A highly accurate Named Entity corpus for Hungarian
György Szarvas1, Richárd Farkas2, László Felföldi2, András Kocsor2, János Csirik1
1 University of Szeged, Department of Informatics
6720, Árpád tér 2., Szeged, Hungary
2 MTA-SZTE, Research Group on Artificial Intelligence,
6720, Aradi Vértanúk tere 1., Szeged, Hungary
{szarvas, rfarkas, lfelfoldi, kocsor, csirik}@inf.u-szeged.hu
Abstract
A highly accurate Named Entity (NE) corpus for Hungarian that is publicly available for research purposes is introduced in the paper, along with its main properties. The results of experiments that apply various Machine Learning models and classifier combination schemes are also presented to serve as a benchmark for further research based on the corpus. The data is a segment of the Szeged Corpus (Csendes et al., 2004), consisting of short business news articles collected from MTI (Hungarian News Agency, The annotation procedure was carried out paying special attention to annotation accuracy. The corpus went through a parallel annotation phase done by two annotators, resulting in a tagging with inter-annotator agreement rate of 99.89%. Controversial taggings were collected and discussed by the two annotators and a linguist with several years of experience in corpus annotation. These examples were tagged following the decision they made together, and finally all entities that had suspicious or dubious annotations were collected and checked for consistency. We consider the result of this correcting process virtually be free of errors. Our best performing Named Entity Recognizer (NER) model attained an accuracy of 92.86% F measure on the corpus.
1.Introduction
A highly accurate Named Entity corpus for Hungarian that is publicly available for research purposes is introduced in the paper, along with its main properties. The results of experiments that apply various Machine Learning models and classifier combination schemes are also presented to serve as a benchmark for further research based on the corpus.

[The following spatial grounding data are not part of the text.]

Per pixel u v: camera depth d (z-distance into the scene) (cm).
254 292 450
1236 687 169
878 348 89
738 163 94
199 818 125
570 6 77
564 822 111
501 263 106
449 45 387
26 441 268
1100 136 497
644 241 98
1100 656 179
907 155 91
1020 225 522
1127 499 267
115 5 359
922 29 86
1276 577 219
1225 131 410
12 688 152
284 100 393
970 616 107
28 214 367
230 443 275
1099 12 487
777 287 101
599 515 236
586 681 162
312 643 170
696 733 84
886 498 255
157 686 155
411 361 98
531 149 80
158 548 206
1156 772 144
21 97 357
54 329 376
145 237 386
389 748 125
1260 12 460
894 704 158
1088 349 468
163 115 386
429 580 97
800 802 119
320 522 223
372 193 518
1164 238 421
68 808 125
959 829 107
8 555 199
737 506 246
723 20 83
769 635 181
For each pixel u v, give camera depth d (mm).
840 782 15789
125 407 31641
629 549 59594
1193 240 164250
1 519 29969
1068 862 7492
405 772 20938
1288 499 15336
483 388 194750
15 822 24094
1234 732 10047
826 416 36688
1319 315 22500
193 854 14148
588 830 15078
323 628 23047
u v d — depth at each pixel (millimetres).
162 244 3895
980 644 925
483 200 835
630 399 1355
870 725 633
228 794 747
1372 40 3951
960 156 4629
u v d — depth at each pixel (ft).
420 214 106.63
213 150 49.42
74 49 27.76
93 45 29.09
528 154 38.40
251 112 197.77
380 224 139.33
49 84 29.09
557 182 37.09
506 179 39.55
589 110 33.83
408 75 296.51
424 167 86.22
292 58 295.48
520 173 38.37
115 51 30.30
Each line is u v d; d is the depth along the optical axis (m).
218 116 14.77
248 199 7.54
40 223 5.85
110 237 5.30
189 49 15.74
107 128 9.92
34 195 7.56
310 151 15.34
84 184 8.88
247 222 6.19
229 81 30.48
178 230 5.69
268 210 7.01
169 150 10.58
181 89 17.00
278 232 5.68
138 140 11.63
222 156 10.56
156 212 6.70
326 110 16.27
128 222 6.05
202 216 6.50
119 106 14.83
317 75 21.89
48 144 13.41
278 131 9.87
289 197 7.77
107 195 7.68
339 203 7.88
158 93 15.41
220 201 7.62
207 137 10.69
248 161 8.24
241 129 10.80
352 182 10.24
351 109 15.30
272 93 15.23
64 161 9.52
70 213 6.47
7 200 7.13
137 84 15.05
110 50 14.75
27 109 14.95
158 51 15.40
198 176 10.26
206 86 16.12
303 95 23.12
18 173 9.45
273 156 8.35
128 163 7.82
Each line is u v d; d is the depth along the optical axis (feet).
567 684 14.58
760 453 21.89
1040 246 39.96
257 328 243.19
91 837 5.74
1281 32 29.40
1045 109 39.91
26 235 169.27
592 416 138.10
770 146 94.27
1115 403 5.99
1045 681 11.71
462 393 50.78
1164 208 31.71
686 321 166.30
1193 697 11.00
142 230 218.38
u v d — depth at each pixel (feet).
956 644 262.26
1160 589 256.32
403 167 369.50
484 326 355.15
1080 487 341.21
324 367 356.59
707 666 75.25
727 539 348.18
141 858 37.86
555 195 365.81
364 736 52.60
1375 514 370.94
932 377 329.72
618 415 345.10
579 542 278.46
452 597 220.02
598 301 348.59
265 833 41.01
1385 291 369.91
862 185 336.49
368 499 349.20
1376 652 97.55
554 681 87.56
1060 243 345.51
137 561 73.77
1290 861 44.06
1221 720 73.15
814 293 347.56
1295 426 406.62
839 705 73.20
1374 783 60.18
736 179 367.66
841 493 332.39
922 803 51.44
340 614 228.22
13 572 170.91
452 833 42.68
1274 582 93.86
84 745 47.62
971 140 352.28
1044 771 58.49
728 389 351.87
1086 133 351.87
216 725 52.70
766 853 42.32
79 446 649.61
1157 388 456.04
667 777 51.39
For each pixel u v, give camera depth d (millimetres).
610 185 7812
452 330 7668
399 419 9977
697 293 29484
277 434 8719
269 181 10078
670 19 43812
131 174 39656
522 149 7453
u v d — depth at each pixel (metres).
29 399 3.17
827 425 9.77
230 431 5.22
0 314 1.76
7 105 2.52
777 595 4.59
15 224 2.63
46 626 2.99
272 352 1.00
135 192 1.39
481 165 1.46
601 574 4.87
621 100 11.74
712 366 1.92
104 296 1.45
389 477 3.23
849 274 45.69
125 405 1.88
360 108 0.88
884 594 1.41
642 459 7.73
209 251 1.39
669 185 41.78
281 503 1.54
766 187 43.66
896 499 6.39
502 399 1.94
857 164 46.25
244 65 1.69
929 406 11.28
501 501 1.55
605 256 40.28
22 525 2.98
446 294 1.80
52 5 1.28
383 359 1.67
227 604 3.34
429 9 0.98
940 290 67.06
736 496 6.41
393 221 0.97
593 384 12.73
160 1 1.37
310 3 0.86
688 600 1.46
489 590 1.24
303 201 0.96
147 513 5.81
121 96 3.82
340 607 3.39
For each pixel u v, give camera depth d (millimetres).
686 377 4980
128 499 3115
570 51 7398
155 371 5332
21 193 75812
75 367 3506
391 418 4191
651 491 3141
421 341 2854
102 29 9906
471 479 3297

The recognition and classification of proper nouns and names in plain text is of key importance in Natural Language Processing (NLP) as it has a beneficial effect on the performance of various types of applications, including Information Extraction, Machine Translation, Syntactic Parsing/Chunking, etc. Corresponding to this, the identification of phrases that refer to persons, organizations, locations, or proper nouns in general (also called Named Entities or NEs) has been the focus of exhaustive research in the past decade.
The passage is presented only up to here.